Exercise requirements:
1. Answer these questions about the housing forum thread:
(a) How many views does the opening post show?
(b) In which two places did Claire notice long-term investment properties coming onto the market?
(c) What rate of return does Claire use when she imagines 2m being invested?
2. Translate this sentence from the housing forum thread into Spanish: "But this was a week of mixed signals."
3. What comes next in the housing forum thread after its final comment? Write the continuation.

0
0

State of the Landing


 invite response                
2006 Sep 15, 8:29am   18,415 views  138 comments

by Randy H   ➕follow (0)   💰tip   ignore  

img
The mainstream media has called the housing bubble. "Frothy" markets around the country have weakened. Inventory rising. Houses not selling. Here and there, isolated sad stories about mean, terrible buyers lowballing poor, innocent sellers.

Housing is definitely landing. Even stubborn perma-bulls of the worst ilk have acquiesced to a "cooling".

But this was a week of mixed signals. For every bearish sentiment, another fundamental appeared indicating the landing may not be as hard as some feared/wished. Rising incomes. Low rates. Easing inflation. Stronger dollar. Healthy equities. Below expected foreclosures and above expected refinancings.

Can enough worried owners sitting on ugly loans refinance into ultra-low rate, super-long term loans before prices drop below appraisal? Will this naturally sticky period have the unexpected consequence of allowing a significant portion of owners to dodge financial ruin?

It's possible to make good, logical arguments either way. What's your take?

--Randy H

#housing

« First        Comments 20 - 59 of 138       Last »     Search these comments

20   skibum   2006 Sep 15, 9:57am  

Paul,
Problem is, what bank will give someone making less than 1 HaHa per year a loan to buy an annuity? That's the problem here - banks are loaning out obscene amounts of money that they would never do so for any other purpose than to finance a home "purchase" to people without the means to pay it back if they were to default.

21   Phil   2006 Sep 15, 9:57am  

I think it is just the calm before the storm. You could also say this is one of the many false bottoms to bring out any on the wall buyers out there.

22   Claire   2006 Sep 15, 9:58am  

Also, if 2m is invested at 6%, inflation would take a chunk out of that and then the IRS would tax it at our rate so we would loose another 40% or so - right?

23   Claire   2006 Sep 15, 10:04am  

In Mountain View, Los Altos, I have also noticed that some of the houses that have been put on the market are long-term investment properties - i.e rental properties - I think the landlords are trying to cash in while they can. If prices drop a lot, then they might decide to just hold onto their properties again rather than sell.

Also, one listing noted that the seller reserved the right to withdraw the property from the market - almost like they were testing the waters, if they got the right offer, they'd sell, if not - they'd hold on. Maybe I was reading it wrong, but that's what it seemed like to me.

24   Paul189   2006 Sep 15, 10:05am  

Claire,

Your post and the others are correct. However, I stand by my post that if someone is spending in excess of 1M (all things equal) just to be in a better school district they are not acting in the childs best interest.

Paul

25   Claire   2006 Sep 15, 10:08am  

Paul,

I think you're right, they could just send their kid to private school instead for less, but people with that type of money are also looking for the kudos of the zip codes (I think).

[Counting comprehension data]
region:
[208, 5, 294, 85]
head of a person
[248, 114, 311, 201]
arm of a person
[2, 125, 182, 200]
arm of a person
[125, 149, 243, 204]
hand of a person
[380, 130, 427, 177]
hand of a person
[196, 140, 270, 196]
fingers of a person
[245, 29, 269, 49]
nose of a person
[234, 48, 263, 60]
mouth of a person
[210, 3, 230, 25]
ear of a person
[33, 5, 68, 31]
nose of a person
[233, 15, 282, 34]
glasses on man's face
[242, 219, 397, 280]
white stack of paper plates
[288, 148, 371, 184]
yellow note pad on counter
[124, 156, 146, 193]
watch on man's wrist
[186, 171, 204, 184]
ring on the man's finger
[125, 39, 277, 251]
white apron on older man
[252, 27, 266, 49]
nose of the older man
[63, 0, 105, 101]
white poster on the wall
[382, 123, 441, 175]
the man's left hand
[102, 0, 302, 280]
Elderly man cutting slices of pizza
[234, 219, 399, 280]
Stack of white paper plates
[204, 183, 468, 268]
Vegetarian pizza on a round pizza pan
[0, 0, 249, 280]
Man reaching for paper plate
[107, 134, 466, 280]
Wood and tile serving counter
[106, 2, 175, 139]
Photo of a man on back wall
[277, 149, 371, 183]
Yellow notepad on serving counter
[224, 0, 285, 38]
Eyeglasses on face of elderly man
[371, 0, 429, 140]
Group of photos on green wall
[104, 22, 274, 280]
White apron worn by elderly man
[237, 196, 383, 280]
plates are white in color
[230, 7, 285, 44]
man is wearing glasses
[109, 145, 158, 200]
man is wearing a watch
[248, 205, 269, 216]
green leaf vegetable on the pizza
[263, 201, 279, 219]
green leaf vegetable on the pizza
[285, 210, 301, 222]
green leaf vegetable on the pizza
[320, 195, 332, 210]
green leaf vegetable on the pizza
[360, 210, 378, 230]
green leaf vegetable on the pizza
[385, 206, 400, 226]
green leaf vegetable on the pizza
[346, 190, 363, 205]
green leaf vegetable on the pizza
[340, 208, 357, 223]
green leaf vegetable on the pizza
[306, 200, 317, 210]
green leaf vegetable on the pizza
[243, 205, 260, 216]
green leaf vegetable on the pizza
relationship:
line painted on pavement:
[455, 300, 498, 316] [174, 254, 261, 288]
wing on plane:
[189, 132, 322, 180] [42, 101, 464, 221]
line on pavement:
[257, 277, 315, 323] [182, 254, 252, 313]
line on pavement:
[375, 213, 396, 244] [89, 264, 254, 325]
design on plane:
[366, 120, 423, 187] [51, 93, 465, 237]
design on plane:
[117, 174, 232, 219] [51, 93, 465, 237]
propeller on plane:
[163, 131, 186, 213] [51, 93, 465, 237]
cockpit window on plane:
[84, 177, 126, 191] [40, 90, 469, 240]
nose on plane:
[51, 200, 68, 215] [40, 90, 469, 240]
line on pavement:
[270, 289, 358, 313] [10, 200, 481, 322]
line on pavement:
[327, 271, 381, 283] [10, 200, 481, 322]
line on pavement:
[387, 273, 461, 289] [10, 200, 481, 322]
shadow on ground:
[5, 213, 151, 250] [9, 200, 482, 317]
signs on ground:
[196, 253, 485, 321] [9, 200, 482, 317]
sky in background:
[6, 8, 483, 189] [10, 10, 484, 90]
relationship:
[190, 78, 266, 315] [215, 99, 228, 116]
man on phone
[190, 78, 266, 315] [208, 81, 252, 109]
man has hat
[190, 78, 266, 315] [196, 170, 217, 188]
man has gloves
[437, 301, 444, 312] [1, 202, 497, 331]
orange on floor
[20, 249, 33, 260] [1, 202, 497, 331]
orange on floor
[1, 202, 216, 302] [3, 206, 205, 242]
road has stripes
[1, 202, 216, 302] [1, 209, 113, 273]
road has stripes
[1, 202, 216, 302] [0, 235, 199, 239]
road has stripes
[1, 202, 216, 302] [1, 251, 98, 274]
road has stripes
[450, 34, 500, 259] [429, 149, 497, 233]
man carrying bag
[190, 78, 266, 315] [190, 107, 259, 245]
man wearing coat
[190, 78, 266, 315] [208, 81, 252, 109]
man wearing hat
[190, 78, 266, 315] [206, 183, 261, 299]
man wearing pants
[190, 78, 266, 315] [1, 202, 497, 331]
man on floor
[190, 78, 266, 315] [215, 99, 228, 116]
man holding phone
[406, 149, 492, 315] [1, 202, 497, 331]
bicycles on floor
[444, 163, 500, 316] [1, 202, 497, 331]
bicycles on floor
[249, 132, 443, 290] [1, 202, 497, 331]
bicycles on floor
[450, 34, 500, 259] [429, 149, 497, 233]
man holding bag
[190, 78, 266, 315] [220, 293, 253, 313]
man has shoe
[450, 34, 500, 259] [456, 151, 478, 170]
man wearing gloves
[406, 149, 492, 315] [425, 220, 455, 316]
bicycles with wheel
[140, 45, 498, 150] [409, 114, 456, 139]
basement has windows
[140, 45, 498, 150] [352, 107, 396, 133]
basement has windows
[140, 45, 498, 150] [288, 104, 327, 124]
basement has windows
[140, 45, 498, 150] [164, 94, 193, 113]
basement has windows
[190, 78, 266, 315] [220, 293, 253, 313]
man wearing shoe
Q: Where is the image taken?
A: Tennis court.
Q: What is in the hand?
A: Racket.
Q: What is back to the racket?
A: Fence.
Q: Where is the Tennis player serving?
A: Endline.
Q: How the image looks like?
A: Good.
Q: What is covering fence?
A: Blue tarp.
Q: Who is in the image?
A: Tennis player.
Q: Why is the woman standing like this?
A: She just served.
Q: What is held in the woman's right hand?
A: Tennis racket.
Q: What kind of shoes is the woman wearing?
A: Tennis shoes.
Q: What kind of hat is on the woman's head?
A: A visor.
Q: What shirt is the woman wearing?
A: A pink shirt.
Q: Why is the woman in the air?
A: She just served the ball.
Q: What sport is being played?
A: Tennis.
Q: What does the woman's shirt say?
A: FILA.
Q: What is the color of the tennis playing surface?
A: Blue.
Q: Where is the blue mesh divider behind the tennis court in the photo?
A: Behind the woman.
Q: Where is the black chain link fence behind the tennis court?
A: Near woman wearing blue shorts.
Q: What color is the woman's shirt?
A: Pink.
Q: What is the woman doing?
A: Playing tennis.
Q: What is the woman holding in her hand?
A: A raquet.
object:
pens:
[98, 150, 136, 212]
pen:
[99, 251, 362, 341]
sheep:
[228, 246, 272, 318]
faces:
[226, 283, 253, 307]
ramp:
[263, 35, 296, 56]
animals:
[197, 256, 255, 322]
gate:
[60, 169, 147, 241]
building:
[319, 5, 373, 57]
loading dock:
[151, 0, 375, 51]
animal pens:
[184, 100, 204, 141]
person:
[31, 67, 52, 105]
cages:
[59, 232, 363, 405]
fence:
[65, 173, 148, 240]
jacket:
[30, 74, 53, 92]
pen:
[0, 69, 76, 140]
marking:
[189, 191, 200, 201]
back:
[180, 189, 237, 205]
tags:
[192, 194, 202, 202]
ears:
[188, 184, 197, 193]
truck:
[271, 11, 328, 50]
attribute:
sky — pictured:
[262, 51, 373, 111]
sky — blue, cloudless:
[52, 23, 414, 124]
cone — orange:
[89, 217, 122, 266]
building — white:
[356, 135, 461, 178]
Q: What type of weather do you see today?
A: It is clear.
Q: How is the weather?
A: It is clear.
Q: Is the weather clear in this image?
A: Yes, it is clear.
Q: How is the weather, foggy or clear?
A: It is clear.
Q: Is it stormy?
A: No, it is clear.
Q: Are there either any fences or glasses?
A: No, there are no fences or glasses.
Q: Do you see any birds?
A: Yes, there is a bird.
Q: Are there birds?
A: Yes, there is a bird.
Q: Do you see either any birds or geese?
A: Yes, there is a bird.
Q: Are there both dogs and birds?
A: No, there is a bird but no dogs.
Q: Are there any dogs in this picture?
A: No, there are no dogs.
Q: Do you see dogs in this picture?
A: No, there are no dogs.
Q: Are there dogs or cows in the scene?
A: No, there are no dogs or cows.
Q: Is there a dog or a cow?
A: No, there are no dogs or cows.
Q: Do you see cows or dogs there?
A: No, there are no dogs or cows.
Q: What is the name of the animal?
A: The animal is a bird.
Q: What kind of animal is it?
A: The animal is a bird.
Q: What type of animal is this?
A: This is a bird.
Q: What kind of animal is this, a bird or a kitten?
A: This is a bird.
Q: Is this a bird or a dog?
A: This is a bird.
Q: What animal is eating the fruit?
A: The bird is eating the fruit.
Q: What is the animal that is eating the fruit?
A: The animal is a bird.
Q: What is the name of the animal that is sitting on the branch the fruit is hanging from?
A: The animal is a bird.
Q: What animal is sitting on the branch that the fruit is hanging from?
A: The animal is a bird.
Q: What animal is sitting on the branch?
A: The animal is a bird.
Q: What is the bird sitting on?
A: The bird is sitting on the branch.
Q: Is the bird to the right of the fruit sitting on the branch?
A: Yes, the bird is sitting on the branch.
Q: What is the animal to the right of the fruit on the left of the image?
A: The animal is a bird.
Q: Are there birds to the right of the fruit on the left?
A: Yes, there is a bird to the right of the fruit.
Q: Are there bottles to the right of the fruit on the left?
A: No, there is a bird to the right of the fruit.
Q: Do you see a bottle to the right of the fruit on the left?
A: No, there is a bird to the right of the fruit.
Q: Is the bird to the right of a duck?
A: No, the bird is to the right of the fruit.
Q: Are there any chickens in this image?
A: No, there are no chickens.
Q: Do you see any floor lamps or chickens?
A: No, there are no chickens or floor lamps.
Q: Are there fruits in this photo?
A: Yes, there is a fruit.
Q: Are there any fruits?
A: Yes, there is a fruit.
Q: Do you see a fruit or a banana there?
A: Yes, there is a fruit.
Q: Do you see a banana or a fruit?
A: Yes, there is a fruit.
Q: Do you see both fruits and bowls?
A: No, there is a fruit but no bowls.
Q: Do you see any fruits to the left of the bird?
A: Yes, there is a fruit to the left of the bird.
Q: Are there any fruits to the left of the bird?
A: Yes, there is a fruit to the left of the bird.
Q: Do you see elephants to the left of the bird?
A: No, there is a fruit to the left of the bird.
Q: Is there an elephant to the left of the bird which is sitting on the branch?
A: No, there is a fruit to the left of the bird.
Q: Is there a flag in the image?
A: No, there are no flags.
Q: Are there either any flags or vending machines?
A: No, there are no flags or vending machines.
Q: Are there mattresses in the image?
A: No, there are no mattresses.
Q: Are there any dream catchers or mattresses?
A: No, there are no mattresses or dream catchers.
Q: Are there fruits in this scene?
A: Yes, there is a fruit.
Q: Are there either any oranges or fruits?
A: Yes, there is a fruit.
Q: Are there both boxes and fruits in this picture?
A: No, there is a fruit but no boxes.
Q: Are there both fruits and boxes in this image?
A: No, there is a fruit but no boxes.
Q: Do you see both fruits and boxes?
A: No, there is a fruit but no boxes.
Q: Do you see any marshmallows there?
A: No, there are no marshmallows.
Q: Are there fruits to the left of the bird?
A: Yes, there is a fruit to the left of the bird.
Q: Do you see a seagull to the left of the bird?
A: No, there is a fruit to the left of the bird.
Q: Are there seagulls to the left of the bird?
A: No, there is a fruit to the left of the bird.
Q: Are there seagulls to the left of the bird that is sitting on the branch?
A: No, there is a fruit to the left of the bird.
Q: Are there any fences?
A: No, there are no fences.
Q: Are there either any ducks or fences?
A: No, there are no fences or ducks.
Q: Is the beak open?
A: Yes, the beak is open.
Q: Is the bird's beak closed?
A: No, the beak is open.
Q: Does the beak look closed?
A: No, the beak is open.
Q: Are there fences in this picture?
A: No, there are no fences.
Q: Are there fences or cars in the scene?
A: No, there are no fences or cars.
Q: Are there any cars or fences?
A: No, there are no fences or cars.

Exercise answers:
1.
(a) 18,415
(b) Mountain View and Los Altos
(c) 6%

2. Pero esta fue una semana de señales contradictorias.

3.
26   Glen   2006 Sep 15, 10:10am  

That’s the problem here - banks are loaning out obscene amounts of money that they would never do so for any other purpose than to finance a home “purchase” to people without the means to pay it back if they were to default.

Skibum,

That is an excellent point. I could probably qualify for a $1M mortgage, but there is no way the bank would give me a $1M loan to speculate on stocks, bonds, metals, currencies, or even a small business.

Just like the FBs, banks are willing to lend these sums based on the assumption that "real estate never goes down." But they think they are more sophisticated than FBs because they build into their models the possibility that some RE markets could "temporarily" decline by 15 or 20% or defaults could rise as high as they did in the '80s or '90s.

Most banks have not adequately reserved for the possibility that RE prices could decline by 25 or 30%. But if prices can go up 200-300% in the last ten years, why couldn't they go down 30% in the next ten? The liquidation of bank REOs could be long, slow and painful.

27   Claire   2006 Sep 15, 10:14am  

SFWoman - Is propertyshark free? You've got me curious, but I don't want to get into a contract with them or anything. That's why I don't use ziprealty. Or perhaps you could list the numbers for me for zip 94040?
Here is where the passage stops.